Establecido ha quedado a través de los años que el principio de presunción de inocencia es una regla que debe ser observada al pie de la letra, en el sentido de que “solamente a través de un proceso o juicio en el que se demuestre la culpabilidad de la persona, podrá el Estado aplicarle una pena o sanción”. De hecho, como camisa de fuerza se impone a los Estados democráticos “desarrollar una serie de previsiones legislativas para asegurar que mientras la sentencia condenatoria no exista, se le causen las menores molestias posibles al inculpado, sobre todo mientras dura el juicio en su contra”.
Sobre este particular ha establecido el tratadista italiano Luigi Ferrrajoli que “—si es verdad que los derechos de los ciudadanos están amenazados no sólo por los delitos sino también por las penas arbitrarias— la presunción de inocencia no sólo es una garantía de libertad y de verdad, sino también una garantía de seguridad o, si se quiere, de defensa social: de esa “seguridad” específica ofrecida por el Estado de derecho y que se expresa en la confianza de los ciudadanos en la justicia; y de esa específica “defensa” que se ofrece a éstos frente al arbitrio punitivo”.
De igual forma la presunción de inocencia como regla de trato procesal implica que toda persona tiene derecho “a ser tratado como inocente en tanto no se declare su culpabilidad por virtud de una sentencia condenatoria” que haya adquirido la autoridad de la cosa irrevocablemente juzgada.
Pero además, es un principio constitucional consagrado en el artículo 69.3 de nuestra norma suprema, que como una de las reglas del debido proceso y de tutela judicial efectiva dispone que es un derecho que tiene toda persona en el ejercicio de sus derechos e intereses legítimos “a que se presuma su inocencia y a ser tratada como tal, mientras no se haya declarado su culpabilidad por sentencia irrevocable”. Es un derecho que debe ser defendido en cualquier escenario y circunstancia y que debe respetarse porque es un mandato constitucional.
Ahora bien, es importante tener presente, tal y como hemos señalado en múltiples ocasiones, que esa presunción de inocencia con la que debe ser tratado todo el que es sometido a un proceso judicial, con especial énfasis en el proceso penal, sin que esto implique que sea exclusivo de esta área del derecho, en materia patrimonial se invierte el fardo de la prueba, teatro en el que los actores asumen roles invertidos.
¿Cómo se traduce esto?
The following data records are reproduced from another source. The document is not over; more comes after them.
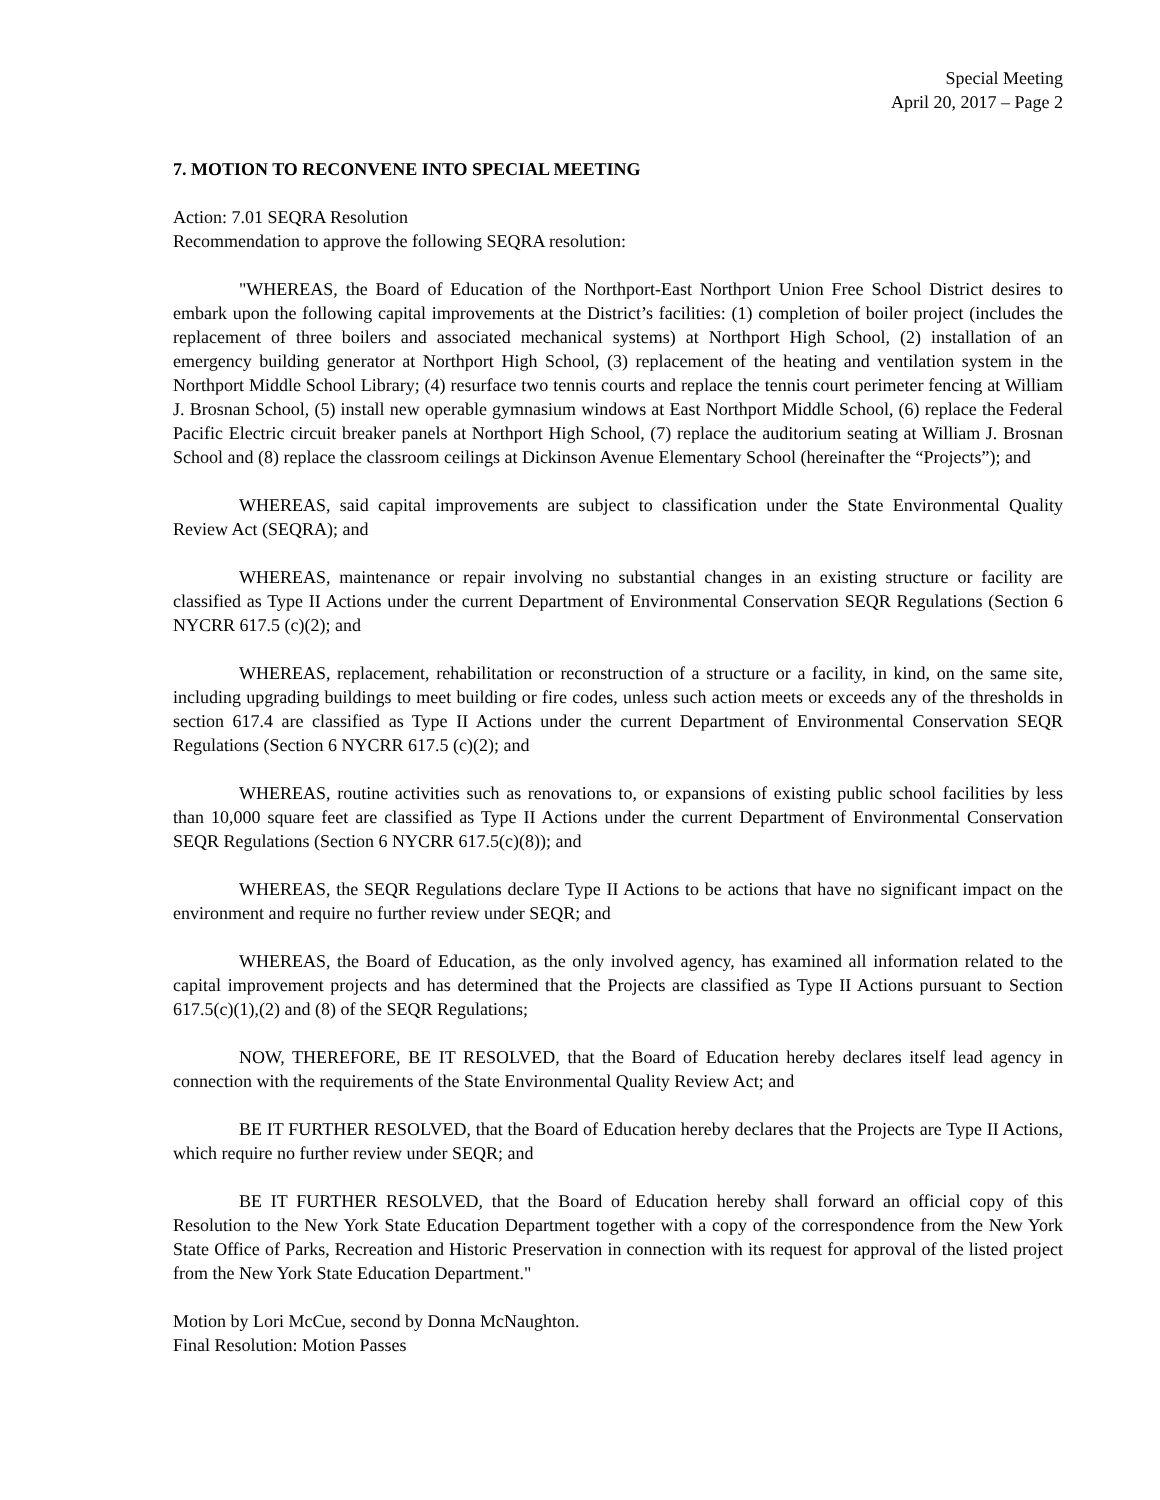Special Meeting
April 20, 2017 – Page 2
7. MOTION TO RECONVENE INTO SPECIAL MEETING
Action: 7.01 SEQRA Resolution
Recommendation to approve the following SEQRA resolution:
"WHEREAS, the Board of Education of the Northport-East Northport Union Free School District desires to embark upon the following capital improvements at the District’s facilities: (1) completion of boiler project (includes the replacement of three boilers and associated mechanical systems) at Northport High School, (2) installation of an emergency building generator at Northport High School, (3) replacement of the heating and ventilation system in the Northport Middle School Library; (4) resurface two tennis courts and replace the tennis court perimeter fencing at William J. Brosnan School, (5) install new operable gymnasium windows at East Northport Middle School, (6) replace the Federal Pacific Electric circuit breaker panels at Northport High School, (7) replace the auditorium seating at William J. Brosnan School and (8) replace the classroom ceilings at Dickinson Avenue Elementary School (hereinafter the “Projects”); and
WHEREAS, said capital improvements are subject to classification under the State Environmental Quality Review Act (SEQRA); and
WHEREAS, maintenance or repair involving no substantial changes in an existing structure or facility are classified as Type II Actions under the current Department of Environmental Conservation SEQR Regulations (Section 6 NYCRR 617.5 (c)(2); and
WHEREAS, replacement, rehabilitation or reconstruction of a structure or a facility, in kind, on the same site, including upgrading buildings to meet building or fire codes, unless such action meets or exceeds any of the thresholds in section 617.4 are classified as Type II Actions under the current Department of Environmental Conservation SEQR Regulations (Section 6 NYCRR 617.5 (c)(2); and
WHEREAS, routine activities such as renovations to, or expansions of existing public school facilities by less than 10,000 square feet are classified as Type II Actions under the current Department of Environmental Conservation SEQR Regulations (Section 6 NYCRR 617.5(c)(8)); and
WHEREAS, the SEQR Regulations declare Type II Actions to be actions that have no significant impact on the environment and require no further review under SEQR; and
WHEREAS, the Board of Education, as the only involved agency, has examined all information related to the capital improvement projects and has determined that the Projects are classified as Type II Actions pursuant to Section 617.5(c)(1),(2) and (8) of the SEQR Regulations;
NOW, THEREFORE, BE IT RESOLVED, that the Board of Education hereby declares itself lead agency in connection with the requirements of the State Environmental Quality Review Act; and
BE IT FURTHER RESOLVED, that the Board of Education hereby declares that the Projects are Type II Actions, which require no further review under SEQR; and
BE IT FURTHER RESOLVED, that the Board of Education hereby shall forward an official copy of this Resolution to the New York State Education Department together with a copy of the correspondence from the New York State Office of Parks, Recreation and Historic Preservation in connection with its request for approval of the listed project from the New York State Education Department."
Motion by Lori McCue, second by Donna McNaughton.
Final Resolution: Motion Passes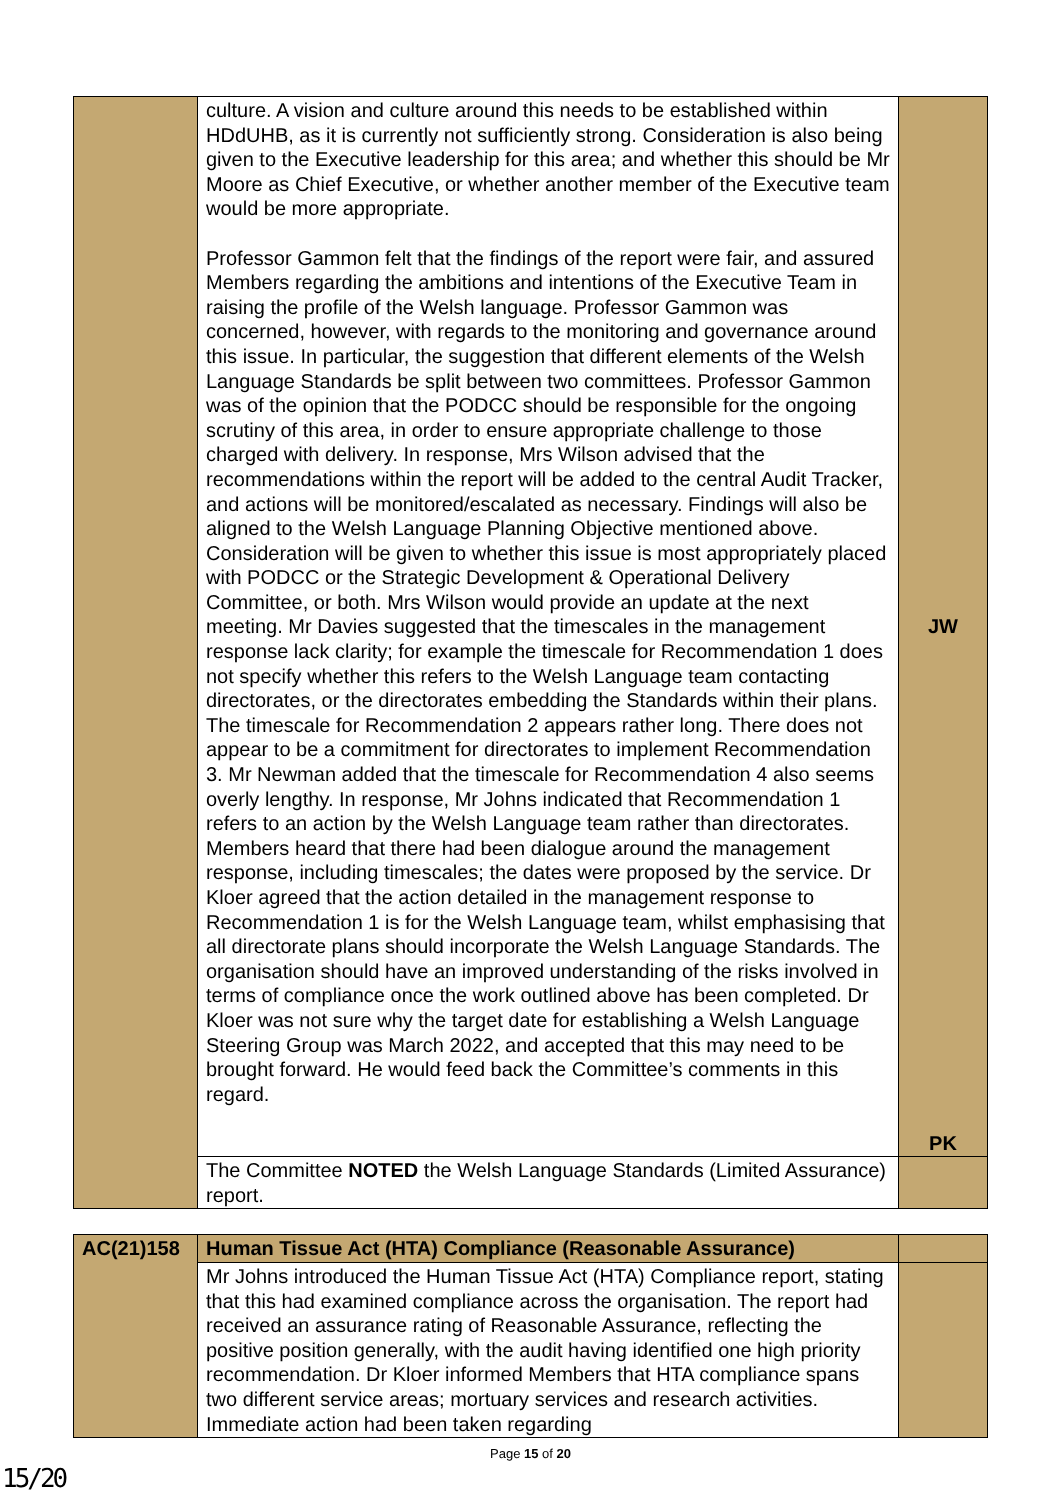| | culture. A vision and culture around this needs to be established within HDdUHB, as it is currently not sufficiently strong. Consideration is also being given to the Executive leadership for this area; and whether this should be Mr Moore as Chief Executive, or whether another member of the Executive team would be more appropriate. Professor Gammon felt that the findings of the report were fair, and assured Members regarding the ambitions and intentions of the Executive Team in raising the profile of the Welsh language. Professor Gammon was concerned, however, with regards to the monitoring and governance around this issue. In particular, the suggestion that different elements of the Welsh Language Standards be split between two committees. Professor Gammon was of the opinion that the PODCC should be responsible for the ongoing scrutiny of this area, in order to ensure appropriate challenge to those charged with delivery. In response, Mrs Wilson advised that the recommendations within the report will be added to the central Audit Tracker, and actions will be monitored/escalated as necessary. Findings will also be aligned to the Welsh Language Planning Objective mentioned above. Consideration will be given to whether this issue is most appropriately placed with PODCC or the Strategic Development & Operational Delivery Committee, or both. Mrs Wilson would provide an update at the next meeting. Mr Davies suggested that the timescales in the management response lack clarity; for example the timescale for Recommendation 1 does not specify whether this refers to the Welsh Language team contacting directorates, or the directorates embedding the Standards within their plans. The timescale for Recommendation 2 appears rather long. There does not appear to be a commitment for directorates to implement Recommendation 3. Mr Newman added that the timescale for Recommendation 4 also seems overly lengthy. In response, Mr Johns indicated that Recommendation 1 refers to an action by the Welsh Language team rather than directorates. Members heard that there had been dialogue around the management response, including timescales; the dates were proposed by the service. Dr Kloer agreed that the action detailed in the management response to Recommendation 1 is for the Welsh Language team, whilst emphasising that all directorate plans should incorporate the Welsh Language Standards. The organisation should have an improved understanding of the risks involved in terms of compliance once the work outlined above has been completed. Dr Kloer was not sure why the target date for establishing a Welsh Language Steering Group was March 2022, and accepted that this may need to be brought forward. He would feed back the Committee’s comments in this regard. | JW PK |
| | The Committee NOTED the Welsh Language Standards (Limited Assurance) report. | |
| AC(21)158 | Human Tissue Act (HTA) Compliance (Reasonable Assurance) | |
| | Mr Johns introduced the Human Tissue Act (HTA) Compliance report, stating that this had examined compliance across the organisation. The report had received an assurance rating of Reasonable Assurance, reflecting the positive position generally, with the audit having identified one high priority recommendation. Dr Kloer informed Members that HTA compliance spans two different service areas; mortuary services and research activities. Immediate action had been taken regarding | |
Page 15 of 20
15/20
Sencillo, que en el primer escenario es quien acusa el que debe probar la culpabilidad del procesado, haciendo desaparecer la presunción de inocencia con la que llega al proceso la persona acusada, mientras que en materia patrimonial es quien posee los bienes el que está en la obligación de probar el origen de los mismos cuando se ha sido o se es funcionario público.
Pero dejemos que sea el propio texto el que nos edifique al respecto, pues el artículo 146.3 de la Constitución es claro al señalar que: “Es obligatoria, de acuerdo con lo dispuesto por la ley, la declaración jurada de bienes de las y los funcionarios públicos, a quienes corresponde siempre probar el origen de sus bienes, antes y después de haber finalizado sus funciones o a requerimiento de autoridad competente”.
Es importante que esto sea así y de hecho es lo que corresponde, habida cuenta de que el Estado “condena toda forma de corrupción en los órganos del Estado”, por tanto resulta obvio que si al desempeñar una determinada función pública el patrimonio acumulado resulta de difícil justificación en virtud del paquete salarial recibido en el ejercicio de estas, es el poseedor de tal patrimonio el que está en la obligación de probar su aumento.
Si esto no puede ser probado entonces es igualmente obvio que en principio se configure la presunción de enriquecimiento ilícito por parte de aquel que ocupa o ha ocupado determinada función pública, y como es a quien posee esos bienes a quien corresponde siempre probar el origen de sus bienes la mejor manera de desmontar esa presunción es con la debida rendición de cuentas a través de la correspondiente declaración jurada de patrimonio.
El autor es juez titular de la Segunda Sala del Tribunal de Ejecución de la Pena del Departamento Judicial de San Cristóbal, con sede en el Distrito Judicial de Peravia.